• [WHAT TO PRODUCE]
Going down the data below, set down exactly the line with "b. Current AE" and each line after it through the line with "Shazin Mohamed-Standing"; no other lines.

** TASK DATA follows **

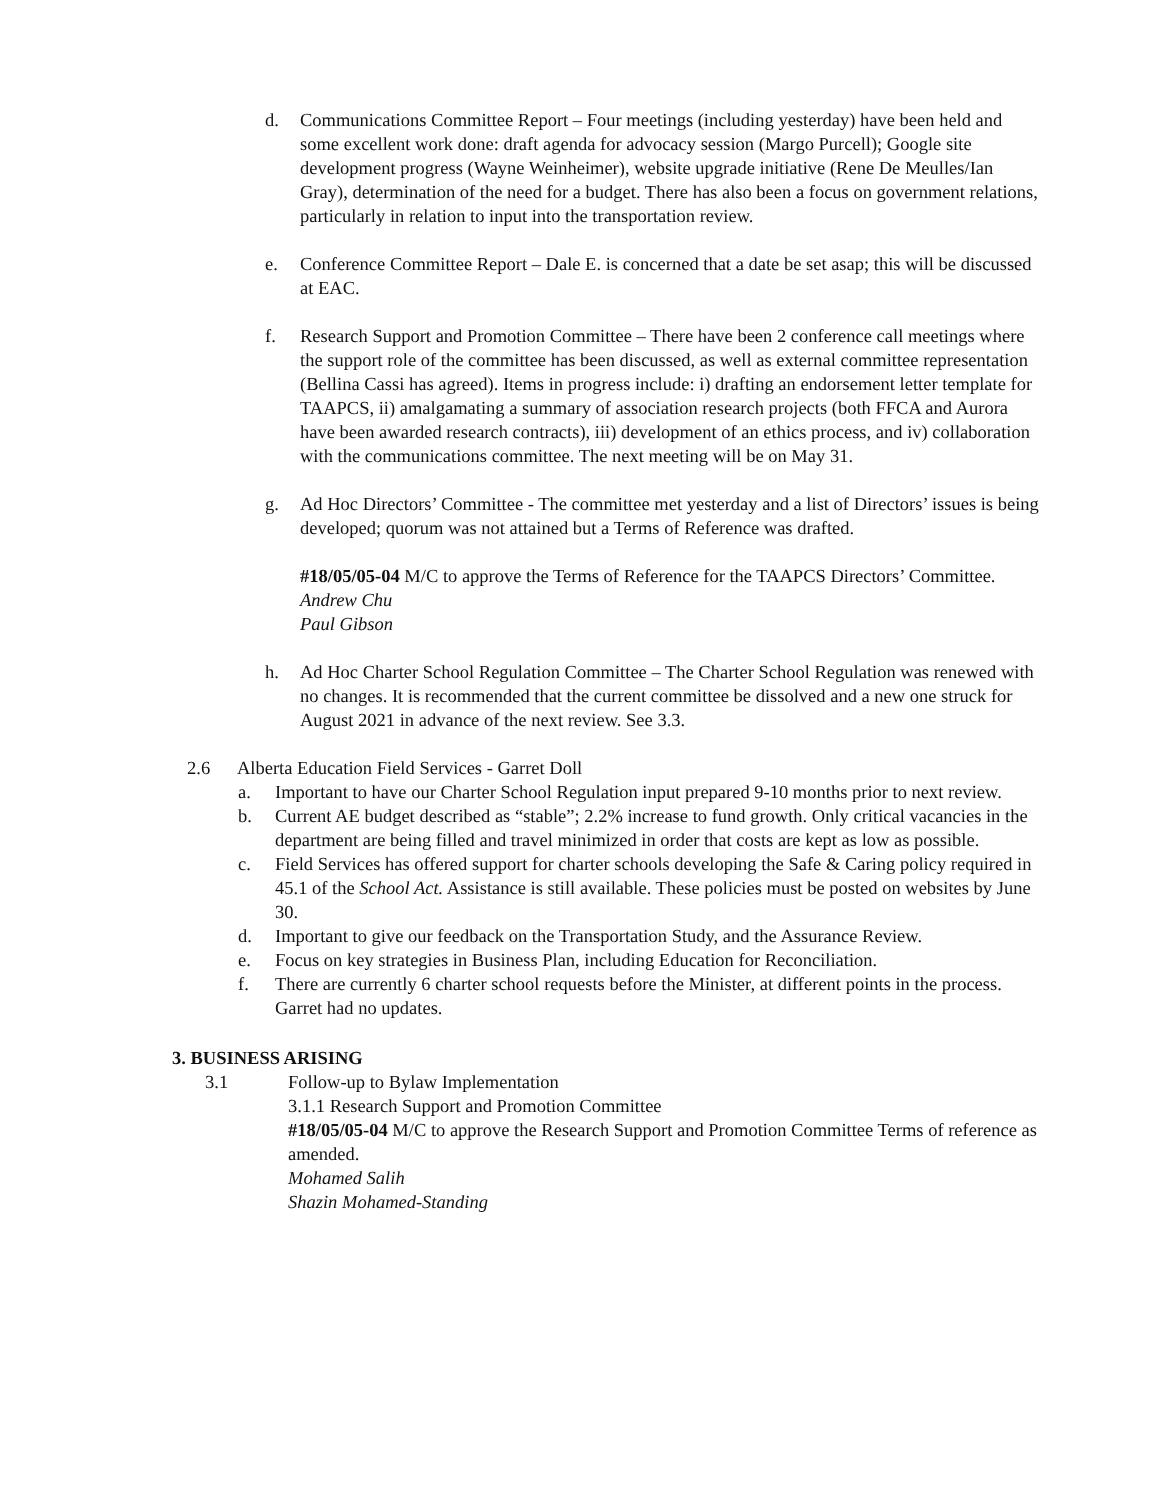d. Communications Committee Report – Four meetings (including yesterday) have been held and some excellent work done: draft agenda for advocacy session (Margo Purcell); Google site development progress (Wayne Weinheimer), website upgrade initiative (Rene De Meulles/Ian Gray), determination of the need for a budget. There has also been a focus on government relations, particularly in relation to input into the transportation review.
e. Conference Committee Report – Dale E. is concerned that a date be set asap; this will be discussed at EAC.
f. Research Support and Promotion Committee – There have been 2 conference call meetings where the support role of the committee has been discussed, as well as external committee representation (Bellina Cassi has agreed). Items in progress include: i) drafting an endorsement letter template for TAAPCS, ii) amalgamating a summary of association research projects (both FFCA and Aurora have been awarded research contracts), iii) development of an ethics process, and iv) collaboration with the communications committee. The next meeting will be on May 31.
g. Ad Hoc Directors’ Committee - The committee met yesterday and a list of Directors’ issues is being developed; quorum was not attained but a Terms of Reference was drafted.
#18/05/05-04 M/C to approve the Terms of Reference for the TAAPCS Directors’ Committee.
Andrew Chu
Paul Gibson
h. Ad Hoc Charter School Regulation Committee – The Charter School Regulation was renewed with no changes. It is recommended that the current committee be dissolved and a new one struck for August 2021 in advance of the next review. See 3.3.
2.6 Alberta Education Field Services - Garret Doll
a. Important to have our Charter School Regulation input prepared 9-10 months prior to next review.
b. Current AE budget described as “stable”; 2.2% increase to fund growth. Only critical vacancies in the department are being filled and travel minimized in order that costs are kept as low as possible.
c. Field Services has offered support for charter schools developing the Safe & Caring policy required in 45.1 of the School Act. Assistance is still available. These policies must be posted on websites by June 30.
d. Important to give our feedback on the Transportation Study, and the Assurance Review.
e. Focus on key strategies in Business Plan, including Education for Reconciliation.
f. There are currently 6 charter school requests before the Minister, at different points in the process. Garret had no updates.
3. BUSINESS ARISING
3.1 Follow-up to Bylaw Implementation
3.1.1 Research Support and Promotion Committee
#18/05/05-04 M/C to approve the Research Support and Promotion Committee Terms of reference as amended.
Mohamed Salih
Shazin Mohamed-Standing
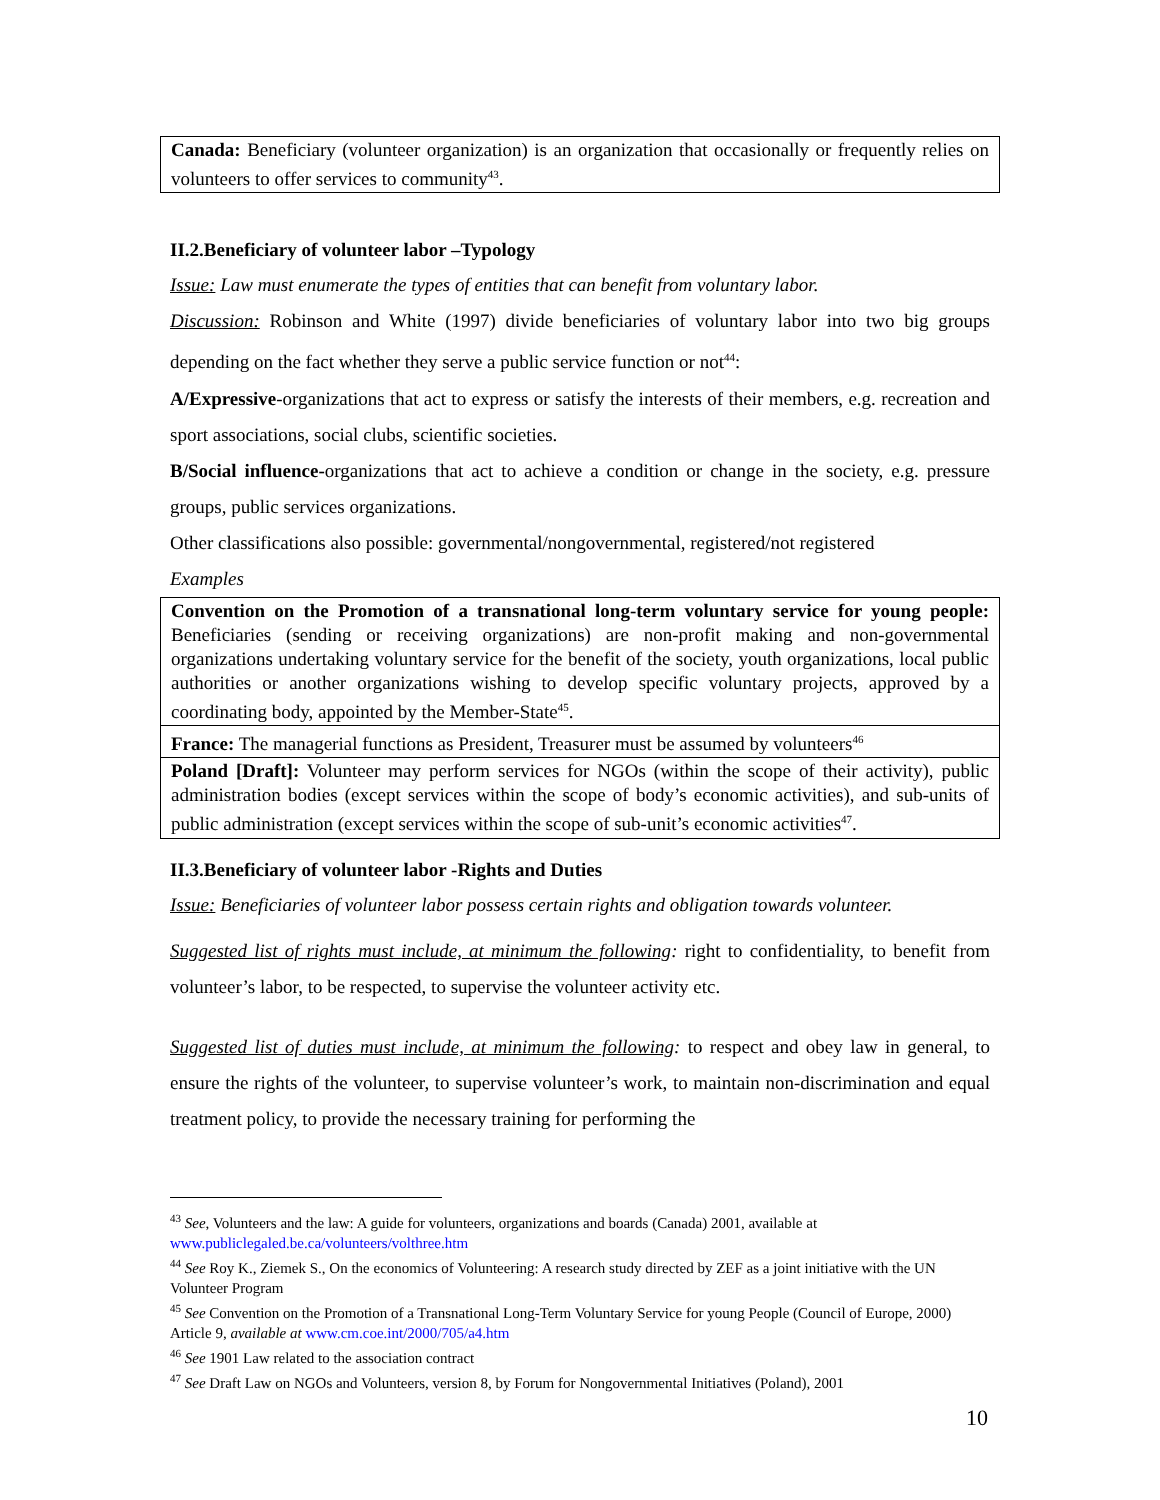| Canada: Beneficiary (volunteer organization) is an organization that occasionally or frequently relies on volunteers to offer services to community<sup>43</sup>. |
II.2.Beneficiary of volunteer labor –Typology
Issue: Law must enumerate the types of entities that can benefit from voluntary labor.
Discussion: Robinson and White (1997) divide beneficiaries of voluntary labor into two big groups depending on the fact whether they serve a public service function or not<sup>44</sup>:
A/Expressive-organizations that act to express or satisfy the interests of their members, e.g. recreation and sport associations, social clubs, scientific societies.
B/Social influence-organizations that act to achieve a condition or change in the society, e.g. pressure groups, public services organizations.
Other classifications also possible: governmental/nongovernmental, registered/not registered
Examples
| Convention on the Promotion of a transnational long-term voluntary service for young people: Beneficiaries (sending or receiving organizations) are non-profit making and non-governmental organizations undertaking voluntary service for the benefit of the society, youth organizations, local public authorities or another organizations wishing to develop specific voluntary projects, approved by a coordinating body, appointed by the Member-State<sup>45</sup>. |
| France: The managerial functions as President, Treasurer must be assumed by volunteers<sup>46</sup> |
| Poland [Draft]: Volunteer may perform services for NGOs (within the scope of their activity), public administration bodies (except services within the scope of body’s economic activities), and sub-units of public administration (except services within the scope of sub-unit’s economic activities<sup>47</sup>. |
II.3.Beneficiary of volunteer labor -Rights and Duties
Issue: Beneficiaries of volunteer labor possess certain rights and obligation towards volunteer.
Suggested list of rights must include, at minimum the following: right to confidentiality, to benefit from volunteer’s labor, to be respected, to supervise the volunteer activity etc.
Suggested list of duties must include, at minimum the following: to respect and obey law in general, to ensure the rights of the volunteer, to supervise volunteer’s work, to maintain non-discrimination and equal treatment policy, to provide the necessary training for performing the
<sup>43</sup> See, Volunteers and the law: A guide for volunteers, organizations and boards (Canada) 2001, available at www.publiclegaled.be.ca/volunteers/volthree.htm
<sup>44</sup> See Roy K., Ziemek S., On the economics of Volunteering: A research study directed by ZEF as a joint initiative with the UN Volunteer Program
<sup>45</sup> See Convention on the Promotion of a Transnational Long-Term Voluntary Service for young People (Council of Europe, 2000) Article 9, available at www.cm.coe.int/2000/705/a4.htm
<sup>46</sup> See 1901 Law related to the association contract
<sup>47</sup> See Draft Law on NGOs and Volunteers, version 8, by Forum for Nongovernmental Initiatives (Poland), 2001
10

** End of TASK DATA **

• [OUTPUT OF THE EXERCISE]
b. Current AE budget described as “stable”; 2.2% increase to fund growth. Only critical vacancies in the department are being filled and travel minimized in order that costs are kept as low as possible.
c. Field Services has offered support for charter schools developing the Safe & Caring policy required in 45.1 of the School Act. Assistance is still available. These policies must be posted on websites by June 30.
d. Important to give our feedback on the Transportation Study, and the Assurance Review.
e. Focus on key strategies in Business Plan, including Education for Reconciliation.
f. There are currently 6 charter school requests before the Minister, at different points in the process. Garret had no updates.
3. BUSINESS ARISING
3.1 Follow-up to Bylaw Implementation
3.1.1 Research Support and Promotion Committee
#18/05/05-04 M/C to approve the Research Support and Promotion Committee Terms of reference as amended.
Mohamed Salih
Shazin Mohamed-Standing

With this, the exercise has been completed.